Hey fellas. Ran into this error last night, finally resolved. I've seen dozens of posts on this same issue with no answers. Please feel free to post on any forum you like. Note that I'm an EMC storage guy, the ESX side of the house is not my realm.
We had guests (59) "Freeze" for 5-10 seconds.
VMkernel:
Aug 6 09:56:43 pdvesx12 vmkernel: 79:18:38:56.771 cpu12:1229)SCSI: 638: Queue for device vml.02000000006006016093f02100ec41893fa943de11524149442035 is being blocked to check for hung SP.
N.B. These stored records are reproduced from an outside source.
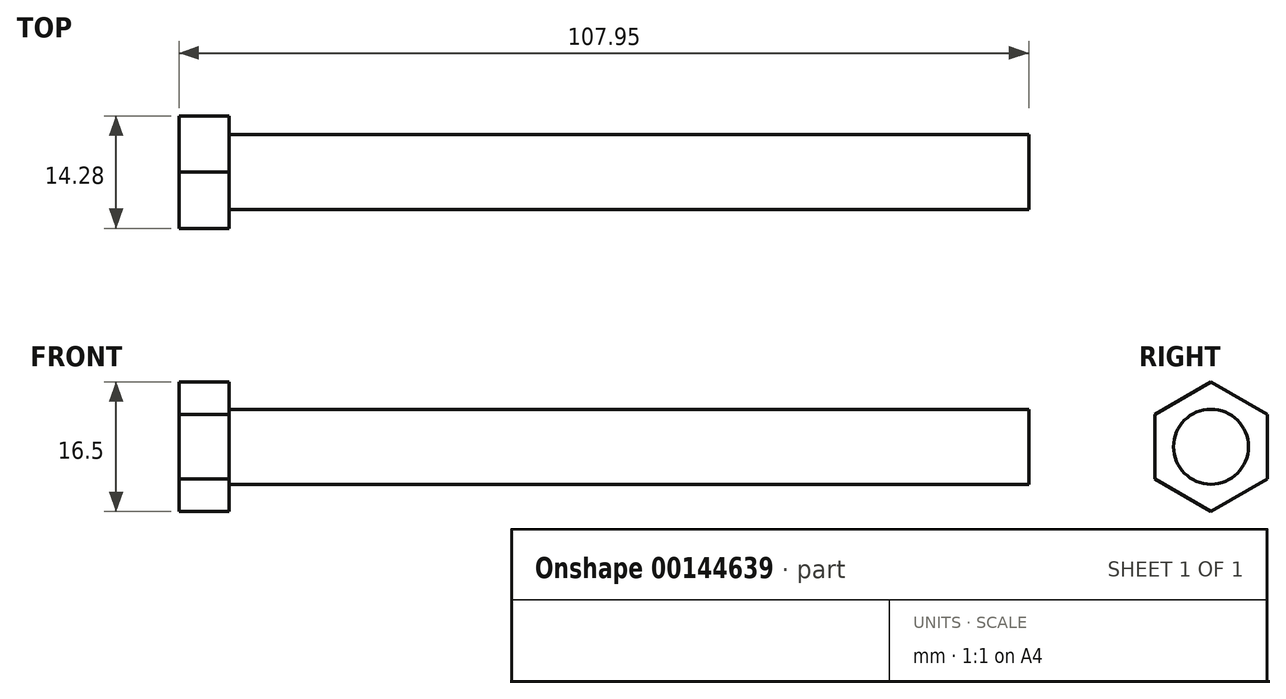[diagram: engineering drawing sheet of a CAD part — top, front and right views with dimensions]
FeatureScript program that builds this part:
annotation { "Feature Type Name" : "Feature", "Feature Type Description" : "" }
export const myFeature = defineFeature(function(context is Context, id is Id, definition is map)
    precondition{}
    {
        {
            var Q0;
            Q0=qCreatedBy(makeId("Right.planeOp"),FACE);
            var sketch = newSketch(context, id + "F0", { "sketchPlane" : qUnion([Q0])});
            skCircle(sketch, "E0.cCircle", {"center": v(0, 0) * mm, "radius": 7.14 * mm, "construction": true});
            skLineSegment(sketch, "E0.0", {"start": v(7.14, 4.12) * mm, "end": v(7.14, -4.12) * mm});
            skLineSegment(sketch, "E0.1", {"start": v(7.14, -4.12) * mm, "end": v(0, -8.25) * mm});
            skLineSegment(sketch, "E0.2", {"start": v(0, -8.25) * mm, "end": v(-7.14, -4.12) * mm});
            skLineSegment(sketch, "E0.3", {"start": v(-7.14, -4.12) * mm, "end": v(-7.14, 4.12) * mm});
            skLineSegment(sketch, "E0.4", {"start": v(-7.14, 4.12) * mm, "end": v(0, 8.25) * mm});
            skLineSegment(sketch, "E0.5", {"start": v(0, 8.25) * mm, "end": v(7.14, 4.12) * mm});
            skPoint(sketch, "E0.0.midPoint", {"position": v(7.14, 0) * mm});
            skCircle(sketch, "E1", {"center": v(0, 0) * mm, "radius": 4.76 * mm});
            skSolve(sketch);
        }
        {
            var Q0;
            Q0=makeQuery(id+"F0.imprint","IMPRINT",FACE,{"disambiguationData":[TD([[makeQuery(id+"F0.imprint","IMPRINT",EDGE,{"derivedFrom":sQuery(id+"F0.wireOp",EDGE,"E0.0")}),-1.0]])]});
            var Q1;
            Q1=makeQuery(id+"F0.imprint","IMPRINT",FACE,{"disambiguationData":[TD([[makeQuery(id+"F0.imprint","IMPRINT",EDGE,{"derivedFrom":sQuery(id+"F0.wireOp",EDGE,"E1")}),1.0]])]});
            extrude(context, id + "F1", {"entities" : qUnion([Q0, Q1]), "oppositeDirection" : true, "depth" : 6.35 * mm});
        }
        {
            var Q0;
            Q0=makeQuery(id+"F0.imprint","IMPRINT",FACE,{"disambiguationData":[TD([[makeQuery(id+"F0.imprint","IMPRINT",EDGE,{"derivedFrom":sQuery(id+"F0.wireOp",EDGE,"E1")}),1.0]])]});
            extrude(context, id + "F2", {"entities" : qUnion([Q0]), "operationType" : NewBodyOperationType.ADD, "depth" : 101.6 * mm});
        }
    });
Aug 6 09:56:52 pdvesx12 vmkernel: 79:18:39:05.585 cpu15:1482)<4>lpfc0:0754:FPe:SCSI timeout Data: xc6aa280 x98 x29157be0 xec
win2k3sp1 guests:
The device, \Device\Scsi\symmpi1, is not ready for access yet.
Linux Guests:
Aug 5 15:44:30 pdlnetnag01 kernel: sd 0:0:0:0: SCSI error: return code = 0x00000008
Aug 5 15:44:30 pdlnetnag01 nagios: Error: Unable to create temp file for writing status data!
Aug 5 15:44:30 pdlnetnag01 kernel: ReiserFS: dm-1: warning: clm-6006: writing inode 110849 on readonly FS
3 Node ESX cluster after massive log review, switch dumps, grabs, and webex the answer is,,,,,,
One fiber cable was not fully seated in the switch.
I'm posting this so no one else has to make a 10 hour run at something so simple, yet it trashed an entire 3 node cluster. Switch port errors were still generating after Maint. mode, so that's a good way to check.